EXERCISE INSTRUCTIONS ::
The lines to repeat run from the one containing "### In terminal Three" through the last line of the records below; repeat them exactly and give nothing more.

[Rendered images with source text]
****************************************

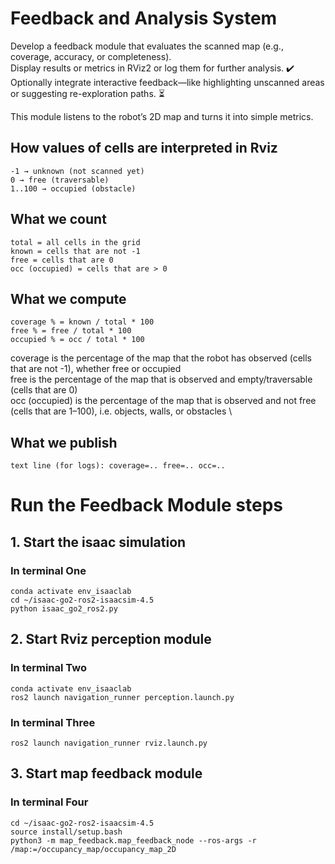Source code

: # Feedback and Analysis System

Develop a feedback module that evaluates the scanned map (e.g., coverage, accuracy, or completeness). \
Display results or metrics in RViz2 or log them for further analysis. ✔️\
Optionally integrate interactive feedback—like highlighting unscanned areas or suggesting re-exploration paths. ⏳

This module listens to the robot’s 2D map and turns it into simple metrics.

## How values of cells are interpreted in Rviz
```
-1 → unknown (not scanned yet)
0 → free (traversable) 
1..100 → occupied (obstacle)
```

## What we count
```
total = all cells in the grid
known = cells that are not -1
free = cells that are 0
occ (occupied) = cells that are > 0
```

## What we compute
```
coverage % = known / total * 100
free % = free / total * 100
occupied % = occ / total * 100
```
coverage is the percentage of the map that the robot has observed (cells that are not -1), whether free or occupied \
free is the percentage of the map that is observed and empty/traversable (cells that are 0) \
occ (occupied) is the percentage of the map that is observed and not free (cells that are 1–100), i.e. objects, walls, or obstacles \

## What we publish
```
text line (for logs): coverage=.. free=.. occ=..
```

# Run the Feedback Module steps

## 1. Start the isaac simulation
### In terminal One
```
conda activate env_isaaclab
cd ~/isaac-go2-ros2-isaacsim-4.5
python isaac_go2_ros2.py
```

## 2. Start Rviz perception module
### In terminal Two
```
conda activate env_isaaclab
ros2 launch navigation_runner perception.launch.py
```
### In terminal Three
```
ros2 launch navigation_runner rviz.launch.py
```

## 3. Start map feedback module
### In terminal Four
```
cd ~/isaac-go2-ros2-isaacsim-4.5
source install/setup.bash
python3 -m map_feedback.map_feedback_node --ros-args -r /map:=/occupancy_map/occupancy_map_2D
```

****************************************

SOLUTION TO THE EXERCISE ::
### In terminal Three
```
ros2 launch navigation_runner rviz.launch.py
```

## 3. Start map feedback module
### In terminal Four
```
cd ~/isaac-go2-ros2-isaacsim-4.5
source install/setup.bash
python3 -m map_feedback.map_feedback_node --ros-args -r /map:=/occupancy_map/occupancy_map_2D
```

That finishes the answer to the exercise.